Филипп ввел Паулу в ее новое жилище и тотчас познакомил с теми людьми, которым предстояло с этих пор служить молодой девушке охраной и обеспечить ей более спокойную и приятную жизнь. Однако врачу было некогда долго беседовать с дорогой гостьей и своими домашними. Едва только он успел показать дамаскинке просторные, богато украшенные цветами комнаты, как к нему явились двое посланных.

Паула знала, что положение дяди еще более ухудшилось, и в виду предстоящей потери особенно ясно сознавала, как много значила для нее отеческая любовь мукаукаса. Отрадная обстановка нового жилища только больнее напоминала покинутый печальный дом, где угасал ее покровитель.
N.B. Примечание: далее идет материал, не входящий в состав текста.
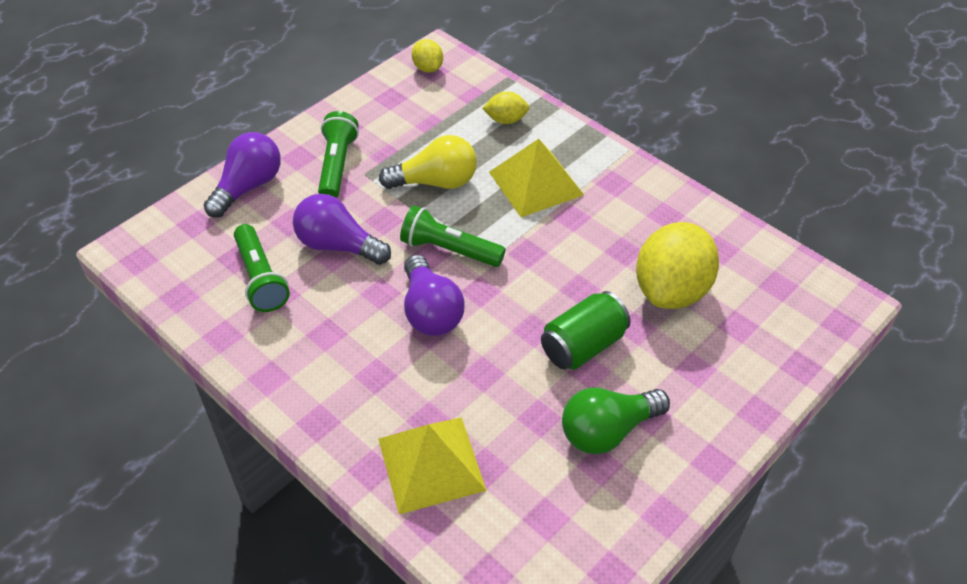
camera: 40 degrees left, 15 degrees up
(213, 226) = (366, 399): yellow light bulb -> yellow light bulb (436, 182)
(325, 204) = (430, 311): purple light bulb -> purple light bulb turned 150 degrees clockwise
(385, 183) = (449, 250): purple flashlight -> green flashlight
Одним из присланных к Филиппу гонцов оказался молодой араб. Он принес с противоположного берега Нила письмо от Гашима. Приезжий купец сообщал врачу о несчастье в своей семье. Его старший сын расшибся, вследствие чего старику приходилось немедленно отправиться в город Джидду, расположенную на берегу Красного моря. Гашим убедительно просил Филиппа не оставлять его любимца, больного Рустема и в случае необходимости, перевезти пациента из дома наместника в более спокойное место до окончательного выздоровления. В конце письма заботливый купец написал, что не забудет своего обещания и станет повсюду осведомляться о пропавшем отце Паулы. К посланию прилагался туго набитый золотом кошелек.
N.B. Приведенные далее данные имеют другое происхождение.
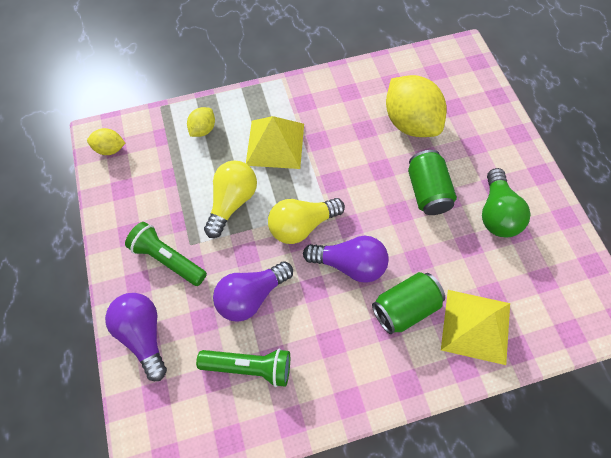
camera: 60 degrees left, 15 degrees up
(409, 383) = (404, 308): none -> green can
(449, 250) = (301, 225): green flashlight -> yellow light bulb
Другой гонец оказался слугой мукаукаса. Филиппа срочно требовали к больному наместнику, и врач немедля выехал к нему на присланной за ним лошади. При первом взгляде на пациента врачу стало ясно, что тот безнадежен, но Филипп принял за правило не отчаиваться в спасении человека, пока в нем остается хоть искра жизни. Не обращая внимания на Ориона, стоявшего на коленях у изголовья отца, врач приподнял мукаукаса с подушек и сделал знак сестре милосердия, опытной дьякониссе, чтобы та приложила свежие примочки на лоб и шею Георгия, пораженного апоплексическим ударом. Потом больному пустили кровь. Он с трудом приподнял отяжелевшие веки, тревожно осмотрелся вокруг, увидел сына, узнал доктора и невнятно проговорил:

-- Дай две пилюли, Филипп... -- Язык отказывался служить ему. Врач исполнил желание умирающего, который снова закрыл глаза, но тотчас открыл их опять с прежним усилием и совершенно сознательно произнес: -- Приходит мой конец... Благословение церкви... Епископа, Орион...

Юноша тотчас же вышел из комнаты за Плотином. Тот дожидался в виридариуме с двумя дьяконами, экзорцистом и причетником, державшим церковные принадлежности.

Георгий с покорностью воле Божьей следил глазами за приготовлениями к святому таинству и внимательно слушал слова экзорциста, произносившего заклинания против злых духов. Однако больной уже не смог принять святых даров. Вместо него причастился Орион. При этом по лицу умирающего мелькнула довольная улыбка, он тихо прошептал:

-- К тебе, сын мой, переходит благословение неба. Верно, я недостоин принять тела и крови Христовой за свои тяжкие грехи. Но... постойте немного, кажется, мне становится лучше.

Действительно, через несколько минут его удалось приобщить святых тайн. Епископ Плотин, благообразный кроткий старик, утешал Георгия и спросил, покаялся ли он в своих прегрешениях, твердо ли верит в милосердие Искупителя и простил ли врагам своим?

Мукаукас кивнул и прошептал:

-- Прощаю всем, даже мелхитам, убившим детей моих, и патриарху, которому я послужил орудием для черного дела. Скажи мне по совести, Плотин, достойный и мудрый служитель Божий, могу ли я умереть спокойно и простится ли мне то, что я заключил мир с арабами, изгнавшими греков, так как я до последней минуты не считаю их своими единоверцами?

Прелат выпрямился, его кроткие черты приняли решительное и строгое выражение.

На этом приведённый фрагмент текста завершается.